To do: Wherever "keyboard" occurs in the entries, copy the line that holds it.

┌──

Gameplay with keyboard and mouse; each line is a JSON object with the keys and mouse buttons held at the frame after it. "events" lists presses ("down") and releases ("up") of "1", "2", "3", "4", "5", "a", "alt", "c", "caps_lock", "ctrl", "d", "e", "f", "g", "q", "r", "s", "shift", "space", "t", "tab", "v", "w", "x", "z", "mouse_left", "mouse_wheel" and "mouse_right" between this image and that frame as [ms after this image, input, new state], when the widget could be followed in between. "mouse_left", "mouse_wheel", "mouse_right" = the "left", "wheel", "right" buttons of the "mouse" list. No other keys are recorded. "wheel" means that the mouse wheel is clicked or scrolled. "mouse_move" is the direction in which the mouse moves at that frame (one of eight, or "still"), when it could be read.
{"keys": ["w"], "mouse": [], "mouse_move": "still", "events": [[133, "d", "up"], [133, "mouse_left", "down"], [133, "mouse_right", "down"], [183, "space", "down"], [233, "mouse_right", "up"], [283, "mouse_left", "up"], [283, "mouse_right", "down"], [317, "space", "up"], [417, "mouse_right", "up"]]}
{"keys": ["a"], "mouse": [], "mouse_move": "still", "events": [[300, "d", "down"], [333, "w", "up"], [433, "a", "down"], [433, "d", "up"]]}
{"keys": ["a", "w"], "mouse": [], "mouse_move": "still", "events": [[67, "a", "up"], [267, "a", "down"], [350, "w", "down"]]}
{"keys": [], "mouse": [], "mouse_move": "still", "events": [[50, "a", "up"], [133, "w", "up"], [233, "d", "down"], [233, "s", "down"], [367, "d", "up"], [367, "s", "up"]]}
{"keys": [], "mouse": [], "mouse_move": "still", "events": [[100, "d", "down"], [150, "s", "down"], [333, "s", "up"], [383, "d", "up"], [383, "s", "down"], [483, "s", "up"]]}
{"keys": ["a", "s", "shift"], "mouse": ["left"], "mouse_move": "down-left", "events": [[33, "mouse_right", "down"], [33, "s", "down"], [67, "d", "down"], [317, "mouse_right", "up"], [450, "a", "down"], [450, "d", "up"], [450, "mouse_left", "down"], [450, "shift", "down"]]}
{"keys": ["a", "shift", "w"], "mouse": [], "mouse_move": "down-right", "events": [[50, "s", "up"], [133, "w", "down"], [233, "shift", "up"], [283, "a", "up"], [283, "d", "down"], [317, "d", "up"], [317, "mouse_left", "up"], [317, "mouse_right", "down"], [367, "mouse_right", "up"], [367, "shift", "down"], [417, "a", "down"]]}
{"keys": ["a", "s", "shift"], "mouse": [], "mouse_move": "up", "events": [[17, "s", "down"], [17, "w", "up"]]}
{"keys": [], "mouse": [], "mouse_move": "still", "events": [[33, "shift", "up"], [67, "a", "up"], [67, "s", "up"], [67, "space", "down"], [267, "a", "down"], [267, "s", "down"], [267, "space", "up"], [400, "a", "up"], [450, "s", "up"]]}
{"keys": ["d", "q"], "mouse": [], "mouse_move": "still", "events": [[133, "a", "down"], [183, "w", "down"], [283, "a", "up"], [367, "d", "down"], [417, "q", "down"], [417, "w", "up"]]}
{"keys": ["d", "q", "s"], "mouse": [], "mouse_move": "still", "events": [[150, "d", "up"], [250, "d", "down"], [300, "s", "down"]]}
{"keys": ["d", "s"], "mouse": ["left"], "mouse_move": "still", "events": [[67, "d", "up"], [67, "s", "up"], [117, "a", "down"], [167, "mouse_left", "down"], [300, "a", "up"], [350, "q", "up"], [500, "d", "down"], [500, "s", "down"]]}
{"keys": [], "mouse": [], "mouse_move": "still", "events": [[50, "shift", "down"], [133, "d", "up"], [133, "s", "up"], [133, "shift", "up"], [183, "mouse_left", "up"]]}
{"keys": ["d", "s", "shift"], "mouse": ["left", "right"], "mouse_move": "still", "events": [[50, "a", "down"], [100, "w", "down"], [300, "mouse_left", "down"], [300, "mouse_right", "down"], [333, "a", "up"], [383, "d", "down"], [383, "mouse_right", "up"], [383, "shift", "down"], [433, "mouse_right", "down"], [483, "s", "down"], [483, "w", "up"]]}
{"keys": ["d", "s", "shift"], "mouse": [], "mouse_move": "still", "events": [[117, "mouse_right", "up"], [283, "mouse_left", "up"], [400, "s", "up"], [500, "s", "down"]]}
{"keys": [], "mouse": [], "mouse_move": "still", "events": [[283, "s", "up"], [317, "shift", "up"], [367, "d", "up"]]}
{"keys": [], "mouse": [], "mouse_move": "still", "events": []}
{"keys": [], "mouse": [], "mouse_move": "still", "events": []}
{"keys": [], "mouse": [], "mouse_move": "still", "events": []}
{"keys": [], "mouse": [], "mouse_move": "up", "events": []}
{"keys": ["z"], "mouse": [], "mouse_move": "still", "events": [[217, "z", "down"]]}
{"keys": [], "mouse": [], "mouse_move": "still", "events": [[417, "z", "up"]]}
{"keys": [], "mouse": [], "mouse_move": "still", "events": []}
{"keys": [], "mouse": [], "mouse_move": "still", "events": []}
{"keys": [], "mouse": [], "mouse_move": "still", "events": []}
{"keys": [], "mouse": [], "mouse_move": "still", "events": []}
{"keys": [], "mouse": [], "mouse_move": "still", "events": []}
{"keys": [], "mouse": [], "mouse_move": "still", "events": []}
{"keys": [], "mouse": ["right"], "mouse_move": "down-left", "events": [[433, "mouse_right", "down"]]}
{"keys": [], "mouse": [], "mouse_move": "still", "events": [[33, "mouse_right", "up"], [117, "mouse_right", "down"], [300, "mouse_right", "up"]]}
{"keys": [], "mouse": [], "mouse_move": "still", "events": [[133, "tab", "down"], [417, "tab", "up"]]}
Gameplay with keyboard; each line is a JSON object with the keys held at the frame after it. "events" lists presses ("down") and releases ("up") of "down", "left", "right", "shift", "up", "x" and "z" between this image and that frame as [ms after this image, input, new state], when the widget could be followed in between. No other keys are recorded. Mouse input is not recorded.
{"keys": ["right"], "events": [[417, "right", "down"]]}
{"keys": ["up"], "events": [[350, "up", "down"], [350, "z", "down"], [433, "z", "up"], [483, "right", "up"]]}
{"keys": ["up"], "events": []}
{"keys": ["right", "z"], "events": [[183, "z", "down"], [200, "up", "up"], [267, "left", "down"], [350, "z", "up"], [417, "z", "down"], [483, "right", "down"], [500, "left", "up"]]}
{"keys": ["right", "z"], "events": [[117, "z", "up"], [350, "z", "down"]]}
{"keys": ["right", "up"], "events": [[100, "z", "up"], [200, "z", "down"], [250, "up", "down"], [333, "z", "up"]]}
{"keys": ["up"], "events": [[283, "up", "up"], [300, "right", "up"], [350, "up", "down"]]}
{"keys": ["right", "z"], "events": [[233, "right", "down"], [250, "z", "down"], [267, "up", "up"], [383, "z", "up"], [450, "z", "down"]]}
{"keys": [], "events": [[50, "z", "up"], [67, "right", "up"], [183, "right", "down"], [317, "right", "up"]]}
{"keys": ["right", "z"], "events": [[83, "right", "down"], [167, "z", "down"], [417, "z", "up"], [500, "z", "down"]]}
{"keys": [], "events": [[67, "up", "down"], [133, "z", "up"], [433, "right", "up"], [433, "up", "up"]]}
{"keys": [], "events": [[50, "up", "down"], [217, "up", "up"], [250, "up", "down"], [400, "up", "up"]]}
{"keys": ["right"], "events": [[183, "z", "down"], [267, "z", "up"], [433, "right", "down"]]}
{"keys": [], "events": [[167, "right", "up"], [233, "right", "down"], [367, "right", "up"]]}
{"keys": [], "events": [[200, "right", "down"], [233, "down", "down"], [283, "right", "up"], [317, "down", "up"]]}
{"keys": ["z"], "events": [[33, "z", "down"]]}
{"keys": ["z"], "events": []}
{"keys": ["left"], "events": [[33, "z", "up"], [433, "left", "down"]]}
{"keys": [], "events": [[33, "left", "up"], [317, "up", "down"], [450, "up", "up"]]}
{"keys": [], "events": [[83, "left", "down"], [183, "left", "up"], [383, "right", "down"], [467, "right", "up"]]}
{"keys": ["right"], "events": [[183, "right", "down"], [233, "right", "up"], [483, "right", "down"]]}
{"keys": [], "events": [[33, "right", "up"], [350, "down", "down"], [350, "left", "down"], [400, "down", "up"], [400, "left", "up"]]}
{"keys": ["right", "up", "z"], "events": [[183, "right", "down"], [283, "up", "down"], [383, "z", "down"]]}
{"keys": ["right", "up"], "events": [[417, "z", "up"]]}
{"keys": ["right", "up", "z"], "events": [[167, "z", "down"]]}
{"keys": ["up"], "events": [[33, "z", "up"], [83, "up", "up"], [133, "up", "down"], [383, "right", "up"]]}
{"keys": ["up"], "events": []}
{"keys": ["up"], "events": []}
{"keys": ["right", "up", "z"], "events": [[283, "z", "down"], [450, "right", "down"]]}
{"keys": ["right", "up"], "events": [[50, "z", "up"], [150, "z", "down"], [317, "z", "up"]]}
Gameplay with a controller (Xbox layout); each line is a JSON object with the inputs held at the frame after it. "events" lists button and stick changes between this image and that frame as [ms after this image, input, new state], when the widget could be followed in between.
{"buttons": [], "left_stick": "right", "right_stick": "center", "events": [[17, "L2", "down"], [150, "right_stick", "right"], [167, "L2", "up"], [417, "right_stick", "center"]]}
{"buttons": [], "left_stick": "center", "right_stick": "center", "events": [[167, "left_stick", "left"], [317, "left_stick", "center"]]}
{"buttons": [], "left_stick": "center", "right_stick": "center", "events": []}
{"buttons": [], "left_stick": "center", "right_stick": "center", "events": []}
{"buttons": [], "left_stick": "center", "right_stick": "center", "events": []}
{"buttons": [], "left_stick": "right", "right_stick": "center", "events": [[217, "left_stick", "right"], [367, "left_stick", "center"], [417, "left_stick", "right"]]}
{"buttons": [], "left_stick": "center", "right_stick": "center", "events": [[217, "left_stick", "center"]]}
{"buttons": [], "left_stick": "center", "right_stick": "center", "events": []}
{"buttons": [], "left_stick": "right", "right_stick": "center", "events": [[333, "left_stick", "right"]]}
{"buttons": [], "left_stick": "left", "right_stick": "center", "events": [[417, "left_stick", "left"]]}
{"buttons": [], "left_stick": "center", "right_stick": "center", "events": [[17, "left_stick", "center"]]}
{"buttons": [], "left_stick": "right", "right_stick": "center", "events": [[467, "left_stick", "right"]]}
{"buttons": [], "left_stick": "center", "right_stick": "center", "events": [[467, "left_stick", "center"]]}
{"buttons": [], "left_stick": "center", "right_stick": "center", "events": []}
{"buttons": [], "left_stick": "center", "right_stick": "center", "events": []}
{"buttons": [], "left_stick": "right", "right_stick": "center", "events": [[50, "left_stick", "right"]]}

└──

Written answer:
Gameplay with keyboard and mouse; each line is a JSON object with the keys and mouse buttons held at the frame after it. "events" lists presses ("down") and releases ("up") of "1", "2", "3", "4", "5", "a", "alt", "c", "caps_lock", "ctrl", "d", "e", "f", "g", "q", "r", "s", "shift", "space", "t", "tab", "v", "w", "x", "z", "mouse_left", "mouse_wheel" and "mouse_right" between this image and that frame as [ms after this image, input, new state], when the widget could be followed in between. "mouse_left", "mouse_wheel", "mouse_right" = the "left", "wheel", "right" buttons of the "mouse" list. No other keys are recorded. "wheel" means that the mouse wheel is clicked or scrolled. "mouse_move" is the direction in which the mouse moves at that frame (one of eight, or "still"), when it could be read.
Gameplay with keyboard; each line is a JSON object with the keys held at the frame after it. "events" lists presses ("down") and releases ("up") of "down", "left", "right", "shift", "up", "x" and "z" between this image and that frame as [ms after this image, input, new state], when the widget could be followed in between. No other keys are recorded. Mouse input is not recorded.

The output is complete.